═══ Given records

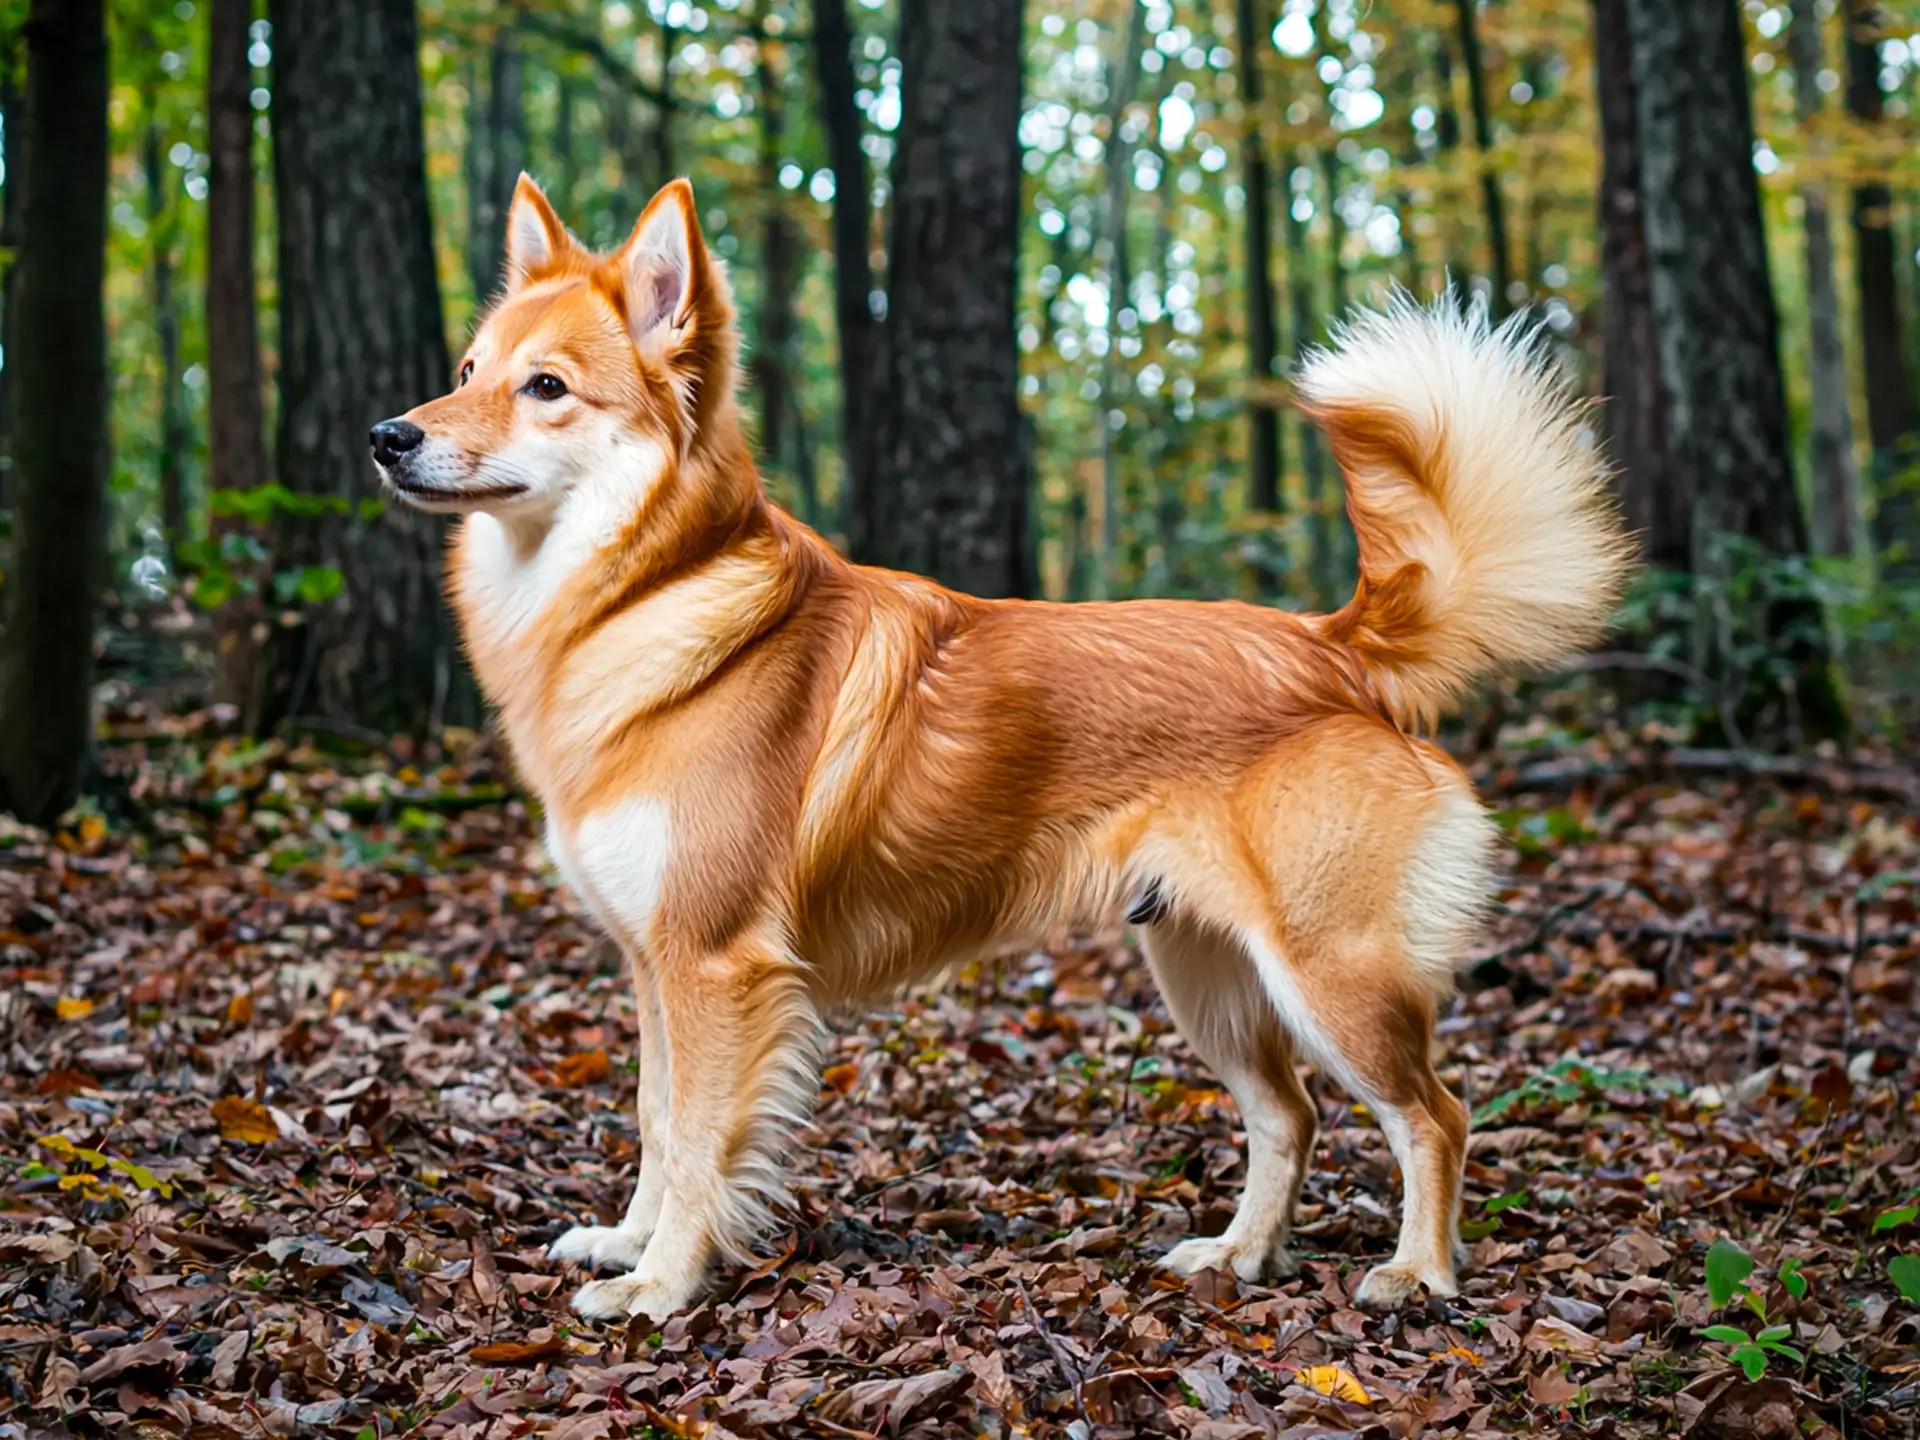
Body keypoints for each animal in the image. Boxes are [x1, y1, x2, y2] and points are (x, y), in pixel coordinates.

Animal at [370, 174, 1635, 1328]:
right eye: (470, 370)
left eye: (547, 388)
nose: (388, 436)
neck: (648, 596)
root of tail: (1335, 649)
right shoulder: (655, 965)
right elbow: (654, 1116)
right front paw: (629, 1242)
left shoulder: (718, 966)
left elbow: (698, 1141)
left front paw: (663, 1284)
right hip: (1207, 974)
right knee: (1291, 1116)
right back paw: (1238, 1256)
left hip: (1333, 974)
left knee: (1434, 1115)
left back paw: (1419, 1273)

══════

*Task instructions*: Because the pictures are not wanted, retype every record exactly without them.

*Expected output*:
Body keypoints for each animal in the image. Boxes are [x1, y1, x2, y2] and points are (x, y), in pixel coordinates.

Animal at [370, 174, 1635, 1328]:
right eye: (470, 370)
left eye: (547, 388)
nose: (388, 436)
neck: (648, 596)
root of tail: (1335, 649)
right shoulder: (655, 965)
right elbow: (654, 1116)
right front paw: (629, 1242)
left shoulder: (718, 966)
left elbow: (698, 1141)
left front paw: (663, 1284)
right hip: (1207, 974)
right knee: (1291, 1116)
right back paw: (1238, 1256)
left hip: (1333, 974)
left knee: (1434, 1115)
left back paw: (1419, 1273)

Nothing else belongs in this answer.